아래 데이터에서 "that"라는 단어가 들어 있는 줄을 모두 골라 옮겨 적어 주세요. 대소문자를 구분합니다.

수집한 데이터

====

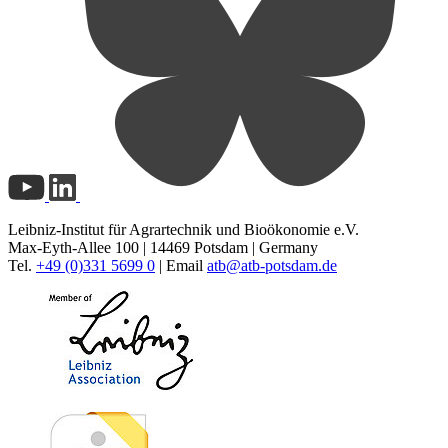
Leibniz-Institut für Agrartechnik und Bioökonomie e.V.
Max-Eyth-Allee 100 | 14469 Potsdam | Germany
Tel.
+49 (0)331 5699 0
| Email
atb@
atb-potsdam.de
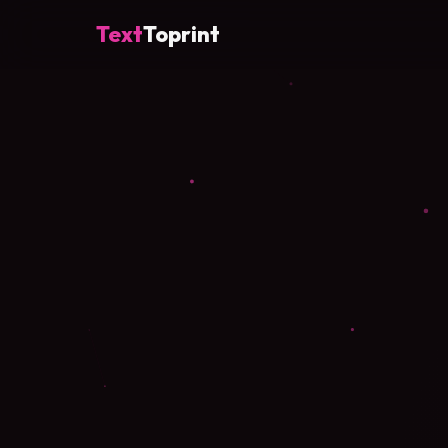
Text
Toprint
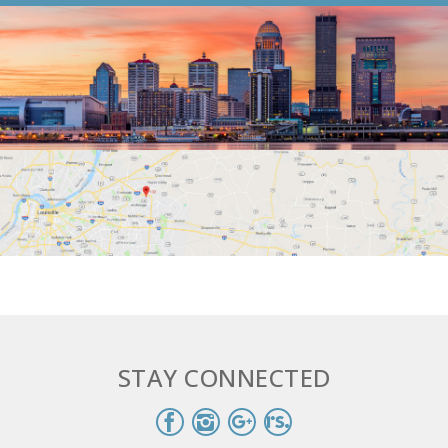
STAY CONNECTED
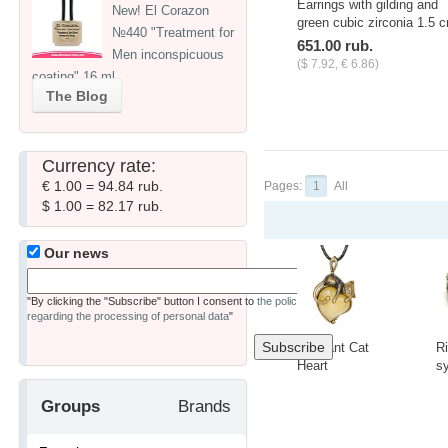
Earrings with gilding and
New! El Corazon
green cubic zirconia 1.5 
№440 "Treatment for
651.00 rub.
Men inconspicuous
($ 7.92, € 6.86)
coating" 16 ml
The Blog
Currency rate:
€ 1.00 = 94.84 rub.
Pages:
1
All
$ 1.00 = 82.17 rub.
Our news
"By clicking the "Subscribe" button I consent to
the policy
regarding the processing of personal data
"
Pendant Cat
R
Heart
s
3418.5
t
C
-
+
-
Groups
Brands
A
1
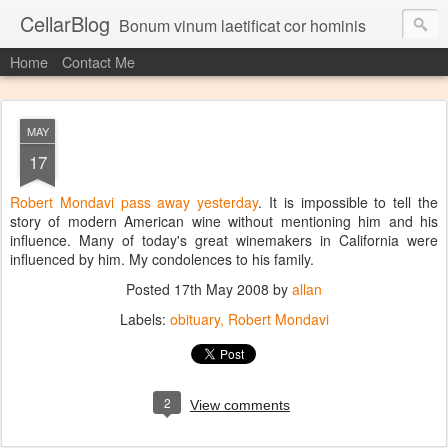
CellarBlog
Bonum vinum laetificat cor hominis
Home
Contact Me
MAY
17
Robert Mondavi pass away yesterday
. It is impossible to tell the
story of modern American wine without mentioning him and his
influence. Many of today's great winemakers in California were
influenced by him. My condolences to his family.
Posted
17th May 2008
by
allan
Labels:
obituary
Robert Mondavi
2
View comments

====

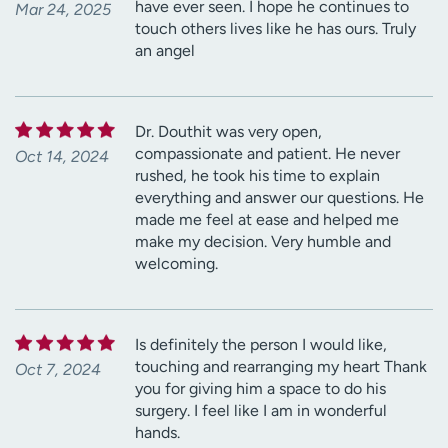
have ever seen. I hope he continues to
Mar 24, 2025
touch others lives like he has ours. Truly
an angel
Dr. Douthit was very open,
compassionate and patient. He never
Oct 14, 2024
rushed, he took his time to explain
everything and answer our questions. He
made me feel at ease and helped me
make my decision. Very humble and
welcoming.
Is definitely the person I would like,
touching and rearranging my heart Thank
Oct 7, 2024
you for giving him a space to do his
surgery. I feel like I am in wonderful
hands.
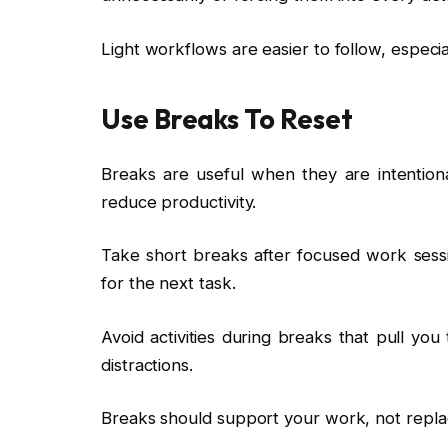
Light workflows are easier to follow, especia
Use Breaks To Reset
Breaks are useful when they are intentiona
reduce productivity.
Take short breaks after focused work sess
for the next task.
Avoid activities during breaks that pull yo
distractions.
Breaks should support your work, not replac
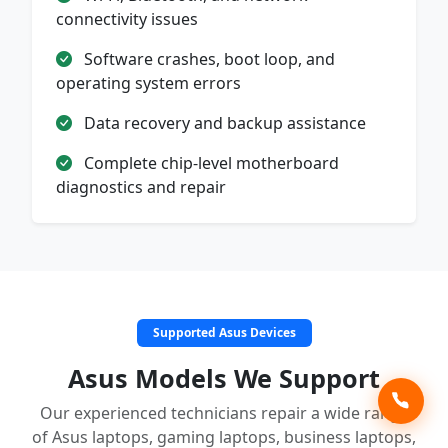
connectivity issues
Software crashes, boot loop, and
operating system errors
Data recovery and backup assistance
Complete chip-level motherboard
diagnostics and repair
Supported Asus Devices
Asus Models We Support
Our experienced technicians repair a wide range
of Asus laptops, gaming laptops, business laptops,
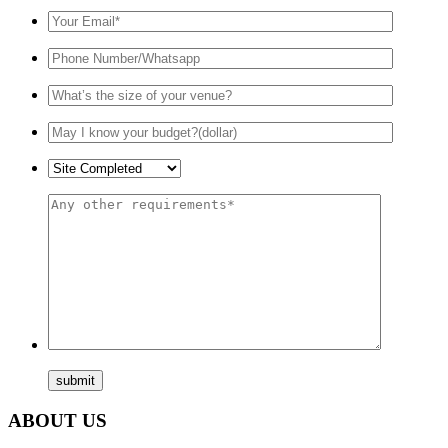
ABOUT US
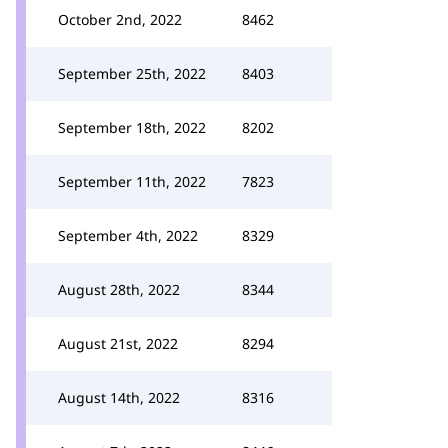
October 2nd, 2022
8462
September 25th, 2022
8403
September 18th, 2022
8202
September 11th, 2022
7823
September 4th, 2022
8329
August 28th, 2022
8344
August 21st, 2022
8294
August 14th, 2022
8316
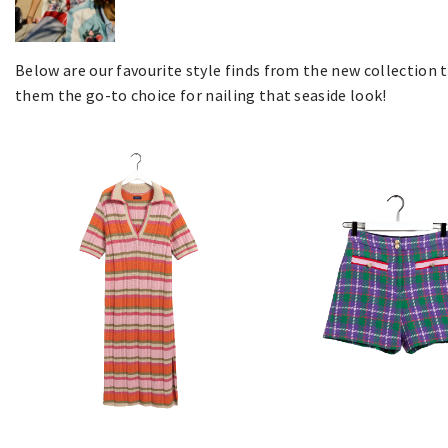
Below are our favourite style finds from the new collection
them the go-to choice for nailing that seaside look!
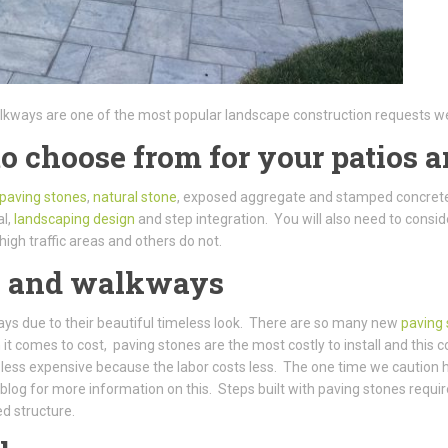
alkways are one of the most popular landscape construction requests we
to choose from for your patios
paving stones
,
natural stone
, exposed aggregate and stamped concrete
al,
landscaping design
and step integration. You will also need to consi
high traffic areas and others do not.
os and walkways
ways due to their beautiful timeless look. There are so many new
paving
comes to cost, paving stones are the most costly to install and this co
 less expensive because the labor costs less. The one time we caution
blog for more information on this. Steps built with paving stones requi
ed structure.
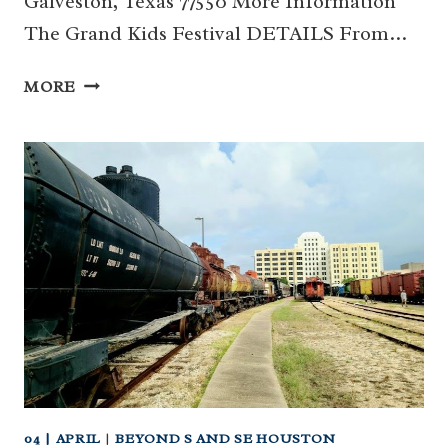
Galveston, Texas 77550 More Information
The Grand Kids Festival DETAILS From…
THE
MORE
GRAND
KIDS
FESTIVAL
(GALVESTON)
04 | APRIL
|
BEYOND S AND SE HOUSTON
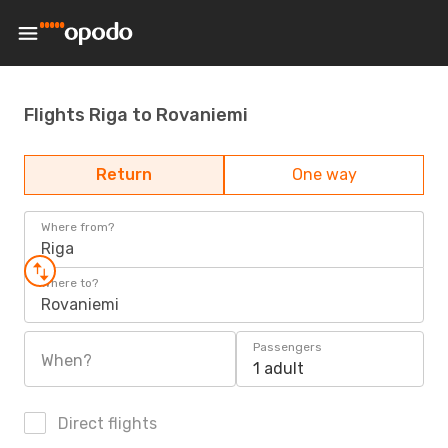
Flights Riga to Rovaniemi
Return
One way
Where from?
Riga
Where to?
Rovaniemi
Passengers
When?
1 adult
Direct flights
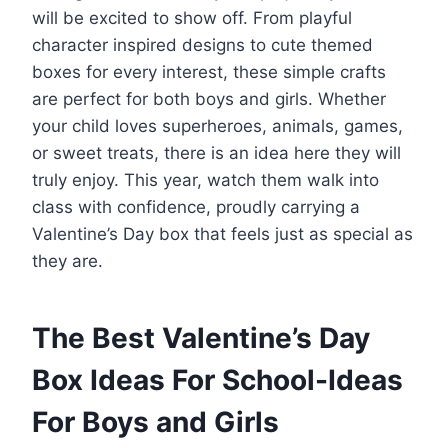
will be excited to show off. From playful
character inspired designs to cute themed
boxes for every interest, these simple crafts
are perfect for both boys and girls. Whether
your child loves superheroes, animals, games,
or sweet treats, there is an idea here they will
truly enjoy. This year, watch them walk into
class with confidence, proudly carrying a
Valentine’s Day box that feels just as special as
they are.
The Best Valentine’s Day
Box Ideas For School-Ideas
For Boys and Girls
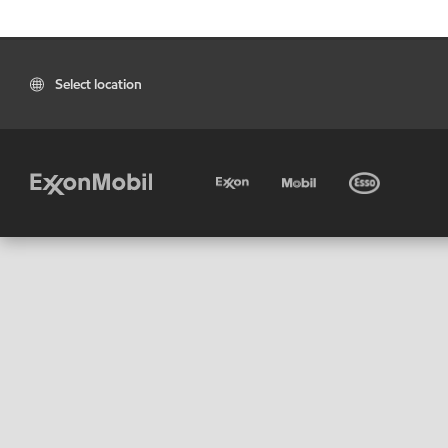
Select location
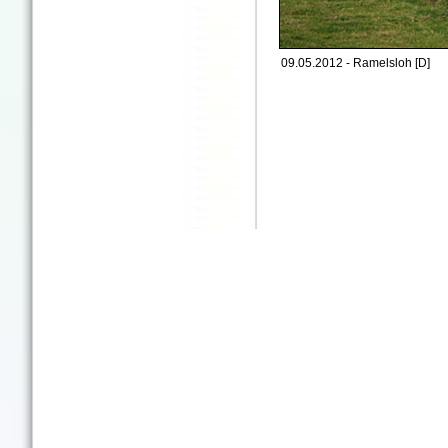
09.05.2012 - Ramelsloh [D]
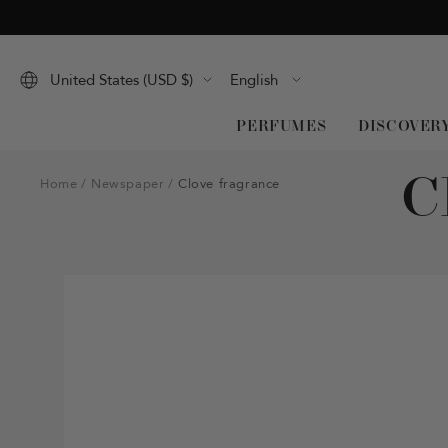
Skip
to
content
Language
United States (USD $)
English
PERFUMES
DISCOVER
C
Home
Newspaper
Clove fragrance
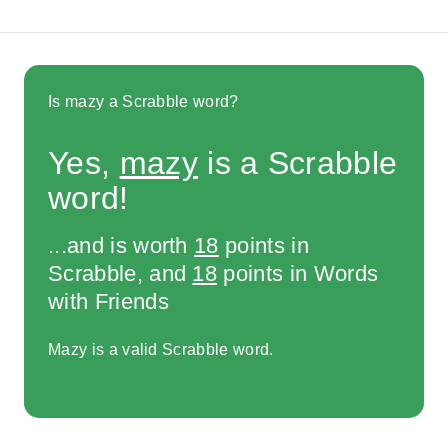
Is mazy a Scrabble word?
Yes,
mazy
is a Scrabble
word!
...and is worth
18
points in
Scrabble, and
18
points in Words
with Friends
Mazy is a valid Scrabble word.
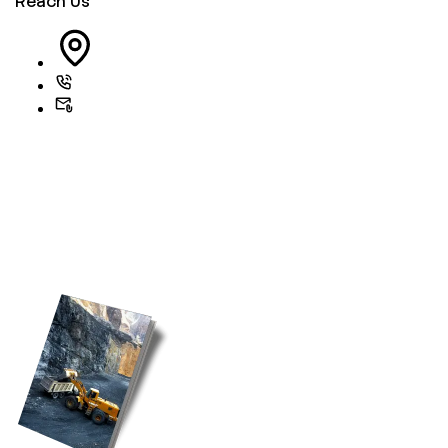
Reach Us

====

— 연습 결과 —
Avoid activities during breaks that pull yo
them the go-to choice for nailing that seaside look!
Valentine’s Day box that feels just as special as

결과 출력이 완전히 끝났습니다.